Premios no oficiales

Además de estos galardones oficiales, otros edificios de la ciudad han ostentado títulos no reconocidos durante mucho tiempo. Como el hotel Bali, que fue durante años el alojamiento más alto de Europa, o la Torre Negurigane, con sus singulares balcones redondos que fue en su momento el edificio residencial más alto de España. El Intempo es actualmente el residencial más alto de Europa con sus dos torres unidas en la cima por una estructura central en forma de diamante. Curiosamente, lo que más les llama la atención a los benidormenses del inmueble que que no tenga terrazas.

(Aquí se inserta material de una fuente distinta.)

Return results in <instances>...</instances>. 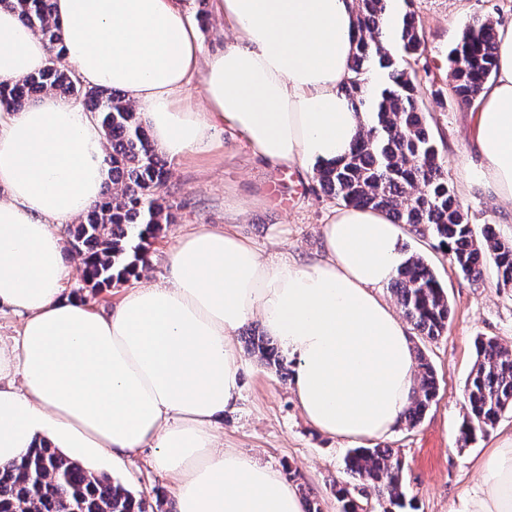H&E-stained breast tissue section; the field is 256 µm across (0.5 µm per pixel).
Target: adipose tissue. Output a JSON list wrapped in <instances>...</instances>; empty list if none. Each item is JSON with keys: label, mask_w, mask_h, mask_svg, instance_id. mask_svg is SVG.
I'll return each mask as SVG.
<instances>
[{"label": "adipose tissue", "mask_w": 512, "mask_h": 512, "mask_svg": "<svg viewBox=\"0 0 512 512\" xmlns=\"http://www.w3.org/2000/svg\"><path fill=\"white\" fill-rule=\"evenodd\" d=\"M230 43L204 48L189 0H54L65 60L84 84L123 92L170 160L204 153L223 127L277 167L344 155L367 123L342 91L353 0H213ZM496 79L482 94L474 181L512 200V22L497 26ZM46 42L0 5V82L44 69ZM200 88L202 108L188 91ZM96 118L47 93L0 116V308L22 318L0 340V465L45 440L118 467L148 452L177 512H305L278 471L224 446L258 320L292 364V393L319 434L389 436L418 386L408 330L381 290L404 260V225L335 208L316 259H265L231 226L179 233L159 283L115 307L67 296L60 226L100 197L107 164ZM451 512H512V436L477 464Z\"/></svg>", "instance_id": "obj_1"}]
</instances>
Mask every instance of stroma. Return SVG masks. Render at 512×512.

Ahora la ciudad tiene puestas sus esperanzas para hacerse con algún galardón más en la renovada avenida del Mediterráneo, el auditorio del Centro Cultural, la futura Aula del Mar o el proyecto del Centro de Mediación. Tan orgulloso está Benidorm de su arquitectura y su urbanismo que hasta forma parte de la promoción turística. De hecho, Visit Benidorm ha creado una Guía de Rascacielos que propone una ruta para descubrir los inmuebles de más de 20 plantas más singulares.